## Task goal
Whatever the data contains, copy all of it exactly.

## Information provided
▶
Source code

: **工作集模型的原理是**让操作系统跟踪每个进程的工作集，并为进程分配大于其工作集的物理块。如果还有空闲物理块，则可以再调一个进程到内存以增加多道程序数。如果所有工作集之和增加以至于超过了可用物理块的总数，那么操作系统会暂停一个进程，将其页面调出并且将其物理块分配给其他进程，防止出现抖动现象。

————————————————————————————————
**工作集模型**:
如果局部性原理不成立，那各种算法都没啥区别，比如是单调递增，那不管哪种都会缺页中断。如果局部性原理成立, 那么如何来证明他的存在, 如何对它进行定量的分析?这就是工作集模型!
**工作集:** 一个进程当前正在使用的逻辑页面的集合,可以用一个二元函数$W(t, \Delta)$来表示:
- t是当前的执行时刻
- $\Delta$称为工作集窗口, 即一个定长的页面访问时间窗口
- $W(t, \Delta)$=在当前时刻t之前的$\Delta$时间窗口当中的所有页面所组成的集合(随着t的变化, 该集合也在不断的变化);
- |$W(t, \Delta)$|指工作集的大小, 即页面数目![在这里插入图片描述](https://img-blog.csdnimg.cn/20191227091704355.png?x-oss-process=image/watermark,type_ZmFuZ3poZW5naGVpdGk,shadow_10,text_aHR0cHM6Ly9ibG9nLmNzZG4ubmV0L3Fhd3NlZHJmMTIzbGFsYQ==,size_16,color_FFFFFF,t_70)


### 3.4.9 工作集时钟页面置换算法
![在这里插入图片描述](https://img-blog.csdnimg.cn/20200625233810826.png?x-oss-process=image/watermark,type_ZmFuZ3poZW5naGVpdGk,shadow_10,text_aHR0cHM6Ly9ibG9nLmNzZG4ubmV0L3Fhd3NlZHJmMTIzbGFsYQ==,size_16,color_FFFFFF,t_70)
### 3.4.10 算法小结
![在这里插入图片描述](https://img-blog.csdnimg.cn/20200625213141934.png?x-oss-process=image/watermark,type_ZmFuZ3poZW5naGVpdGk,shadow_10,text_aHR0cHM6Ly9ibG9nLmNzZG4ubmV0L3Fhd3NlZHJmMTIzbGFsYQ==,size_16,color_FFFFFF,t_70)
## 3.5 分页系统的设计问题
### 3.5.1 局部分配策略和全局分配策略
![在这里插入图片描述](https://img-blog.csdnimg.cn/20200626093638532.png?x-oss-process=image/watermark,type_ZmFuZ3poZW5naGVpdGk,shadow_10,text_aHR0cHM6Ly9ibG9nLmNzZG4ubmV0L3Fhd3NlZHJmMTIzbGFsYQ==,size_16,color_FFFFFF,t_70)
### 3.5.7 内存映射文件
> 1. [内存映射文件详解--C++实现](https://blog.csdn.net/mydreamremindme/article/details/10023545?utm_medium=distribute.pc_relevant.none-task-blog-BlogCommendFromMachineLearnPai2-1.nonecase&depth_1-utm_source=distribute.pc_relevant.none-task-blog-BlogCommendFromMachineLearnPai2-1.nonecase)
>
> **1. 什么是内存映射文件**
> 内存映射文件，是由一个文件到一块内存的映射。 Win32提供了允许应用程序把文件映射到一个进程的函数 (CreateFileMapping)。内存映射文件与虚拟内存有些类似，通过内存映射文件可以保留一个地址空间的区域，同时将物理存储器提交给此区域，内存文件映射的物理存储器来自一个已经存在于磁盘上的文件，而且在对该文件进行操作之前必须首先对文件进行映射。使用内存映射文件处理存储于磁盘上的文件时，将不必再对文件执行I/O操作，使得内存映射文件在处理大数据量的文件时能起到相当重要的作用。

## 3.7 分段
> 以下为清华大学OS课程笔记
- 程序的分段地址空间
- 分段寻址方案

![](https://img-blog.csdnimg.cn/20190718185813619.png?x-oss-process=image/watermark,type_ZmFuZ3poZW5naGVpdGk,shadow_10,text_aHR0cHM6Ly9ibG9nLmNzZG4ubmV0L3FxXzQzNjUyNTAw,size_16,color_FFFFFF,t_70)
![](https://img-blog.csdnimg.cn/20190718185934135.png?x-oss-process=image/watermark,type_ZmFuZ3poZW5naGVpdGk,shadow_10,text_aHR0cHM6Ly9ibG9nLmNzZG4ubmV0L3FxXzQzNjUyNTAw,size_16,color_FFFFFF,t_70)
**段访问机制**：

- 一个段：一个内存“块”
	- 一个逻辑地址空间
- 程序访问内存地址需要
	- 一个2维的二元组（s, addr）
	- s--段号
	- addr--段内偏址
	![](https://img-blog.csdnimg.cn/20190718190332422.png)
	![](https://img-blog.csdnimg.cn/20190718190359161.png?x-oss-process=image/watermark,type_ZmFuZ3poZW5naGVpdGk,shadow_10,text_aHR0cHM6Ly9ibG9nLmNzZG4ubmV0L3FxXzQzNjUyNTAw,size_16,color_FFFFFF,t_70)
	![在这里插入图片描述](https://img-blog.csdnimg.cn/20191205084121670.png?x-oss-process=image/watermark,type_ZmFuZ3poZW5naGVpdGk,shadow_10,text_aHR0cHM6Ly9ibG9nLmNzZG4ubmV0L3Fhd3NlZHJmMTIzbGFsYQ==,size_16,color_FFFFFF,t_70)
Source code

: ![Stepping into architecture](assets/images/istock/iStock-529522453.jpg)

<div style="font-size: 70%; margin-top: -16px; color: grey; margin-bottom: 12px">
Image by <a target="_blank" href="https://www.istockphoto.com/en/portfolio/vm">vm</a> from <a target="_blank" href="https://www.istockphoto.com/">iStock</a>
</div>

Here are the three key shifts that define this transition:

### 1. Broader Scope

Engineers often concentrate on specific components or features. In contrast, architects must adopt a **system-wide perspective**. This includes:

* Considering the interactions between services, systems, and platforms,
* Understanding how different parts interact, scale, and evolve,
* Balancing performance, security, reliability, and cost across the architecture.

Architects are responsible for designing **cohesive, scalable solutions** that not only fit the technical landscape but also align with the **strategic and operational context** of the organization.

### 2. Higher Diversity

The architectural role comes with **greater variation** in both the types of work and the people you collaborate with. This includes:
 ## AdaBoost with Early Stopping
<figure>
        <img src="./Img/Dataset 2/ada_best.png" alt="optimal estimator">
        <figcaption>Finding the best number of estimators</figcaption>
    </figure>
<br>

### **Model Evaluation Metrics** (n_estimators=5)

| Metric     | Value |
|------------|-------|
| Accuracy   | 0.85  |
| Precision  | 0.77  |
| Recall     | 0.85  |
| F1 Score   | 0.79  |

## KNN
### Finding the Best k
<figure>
◀
## Output for this task
Source code

: **工作集模型的原理是**让操作系统跟踪每个进程的工作集，并为进程分配大于其工作集的物理块。如果还有空闲物理块，则可以再调一个进程到内存以增加多道程序数。如果所有工作集之和增加以至于超过了可用物理块的总数，那么操作系统会暂停一个进程，将其页面调出并且将其物理块分配给其他进程，防止出现抖动现象。

————————————————————————————————
**工作集模型**:
如果局部性原理不成立，那各种算法都没啥区别，比如是单调递增，那不管哪种都会缺页中断。如果局部性原理成立, 那么如何来证明他的存在, 如何对它进行定量的分析?这就是工作集模型!
**工作集:** 一个进程当前正在使用的逻辑页面的集合,可以用一个二元函数$W(t, \Delta)$来表示:
- t是当前的执行时刻
- $\Delta$称为工作集窗口, 即一个定长的页面访问时间窗口
- $W(t, \Delta)$=在当前时刻t之前的$\Delta$时间窗口当中的所有页面所组成的集合(随着t的变化, 该集合也在不断的变化);
- |$W(t, \Delta)$|指工作集的大小, 即页面数目![在这里插入图片描述](https://img-blog.csdnimg.cn/20191227091704355.png?x-oss-process=image/watermark,type_ZmFuZ3poZW5naGVpdGk,shadow_10,text_aHR0cHM6Ly9ibG9nLmNzZG4ubmV0L3Fhd3NlZHJmMTIzbGFsYQ==,size_16,color_FFFFFF,t_70)


### 3.4.9 工作集时钟页面置换算法
![在这里插入图片描述](https://img-blog.csdnimg.cn/20200625233810826.png?x-oss-process=image/watermark,type_ZmFuZ3poZW5naGVpdGk,shadow_10,text_aHR0cHM6Ly9ibG9nLmNzZG4ubmV0L3Fhd3NlZHJmMTIzbGFsYQ==,size_16,color_FFFFFF,t_70)
### 3.4.10 算法小结
![在这里插入图片描述](https://img-blog.csdnimg.cn/20200625213141934.png?x-oss-process=image/watermark,type_ZmFuZ3poZW5naGVpdGk,shadow_10,text_aHR0cHM6Ly9ibG9nLmNzZG4ubmV0L3Fhd3NlZHJmMTIzbGFsYQ==,size_16,color_FFFFFF,t_70)
## 3.5 分页系统的设计问题
### 3.5.1 局部分配策略和全局分配策略
![在这里插入图片描述](https://img-blog.csdnimg.cn/20200626093638532.png?x-oss-process=image/watermark,type_ZmFuZ3poZW5naGVpdGk,shadow_10,text_aHR0cHM6Ly9ibG9nLmNzZG4ubmV0L3Fhd3NlZHJmMTIzbGFsYQ==,size_16,color_FFFFFF,t_70)
### 3.5.7 内存映射文件
> 1. [内存映射文件详解--C++实现](https://blog.csdn.net/mydreamremindme/article/details/10023545?utm_medium=distribute.pc_relevant.none-task-blog-BlogCommendFromMachineLearnPai2-1.nonecase&depth_1-utm_source=distribute.pc_relevant.none-task-blog-BlogCommendFromMachineLearnPai2-1.nonecase)
>
> **1. 什么是内存映射文件**
> 内存映射文件，是由一个文件到一块内存的映射。 Win32提供了允许应用程序把文件映射到一个进程的函数 (CreateFileMapping)。内存映射文件与虚拟内存有些类似，通过内存映射文件可以保留一个地址空间的区域，同时将物理存储器提交给此区域，内存文件映射的物理存储器来自一个已经存在于磁盘上的文件，而且在对该文件进行操作之前必须首先对文件进行映射。使用内存映射文件处理存储于磁盘上的文件时，将不必再对文件执行I/O操作，使得内存映射文件在处理大数据量的文件时能起到相当重要的作用。

## 3.7 分段
> 以下为清华大学OS课程笔记
- 程序的分段地址空间
- 分段寻址方案

![](https://img-blog.csdnimg.cn/20190718185813619.png?x-oss-process=image/watermark,type_ZmFuZ3poZW5naGVpdGk,shadow_10,text_aHR0cHM6Ly9ibG9nLmNzZG4ubmV0L3FxXzQzNjUyNTAw,size_16,color_FFFFFF,t_70)
![](https://img-blog.csdnimg.cn/20190718185934135.png?x-oss-process=image/watermark,type_ZmFuZ3poZW5naGVpdGk,shadow_10,text_aHR0cHM6Ly9ibG9nLmNzZG4ubmV0L3FxXzQzNjUyNTAw,size_16,color_FFFFFF,t_70)
**段访问机制**：

- 一个段：一个内存“块”
	- 一个逻辑地址空间
- 程序访问内存地址需要
	- 一个2维的二元组（s, addr）
	- s--段号
	- addr--段内偏址
	![](https://img-blog.csdnimg.cn/20190718190332422.png)
	![](https://img-blog.csdnimg.cn/20190718190359161.png?x-oss-process=image/watermark,type_ZmFuZ3poZW5naGVpdGk,shadow_10,text_aHR0cHM6Ly9ibG9nLmNzZG4ubmV0L3FxXzQzNjUyNTAw,size_16,color_FFFFFF,t_70)
	![在这里插入图片描述](https://img-blog.csdnimg.cn/20191205084121670.png?x-oss-process=image/watermark,type_ZmFuZ3poZW5naGVpdGk,shadow_10,text_aHR0cHM6Ly9ibG9nLmNzZG4ubmV0L3Fhd3NlZHJmMTIzbGFsYQ==,size_16,color_FFFFFF,t_70)
Source code

: ![Stepping into architecture](assets/images/istock/iStock-529522453.jpg)

<div style="font-size: 70%; margin-top: -16px; color: grey; margin-bottom: 12px">
Image by <a target="_blank" href="https://www.istockphoto.com/en/portfolio/vm">vm</a> from <a target="_blank" href="https://www.istockphoto.com/">iStock</a>
</div>

Here are the three key shifts that define this transition:

### 1. Broader Scope

Engineers often concentrate on specific components or features. In contrast, architects must adopt a **system-wide perspective**. This includes:

* Considering the interactions between services, systems, and platforms,
* Understanding how different parts interact, scale, and evolve,
* Balancing performance, security, reliability, and cost across the architecture.

Architects are responsible for designing **cohesive, scalable solutions** that not only fit the technical landscape but also align with the **strategic and operational context** of the organization.

### 2. Higher Diversity

The architectural role comes with **greater variation** in both the types of work and the people you collaborate with. This includes:
 ## AdaBoost with Early Stopping
<figure>
        <img src="./Img/Dataset 2/ada_best.png" alt="optimal estimator">
        <figcaption>Finding the best number of estimators</figcaption>
    </figure>
<br>

### **Model Evaluation Metrics** (n_estimators=5)

| Metric     | Value |
|------------|-------|
| Accuracy   | 0.85  |
| Precision  | 0.77  |
| Recall     | 0.85  |
| F1 Score   | 0.79  |

## KNN
### Finding the Best k
<figure>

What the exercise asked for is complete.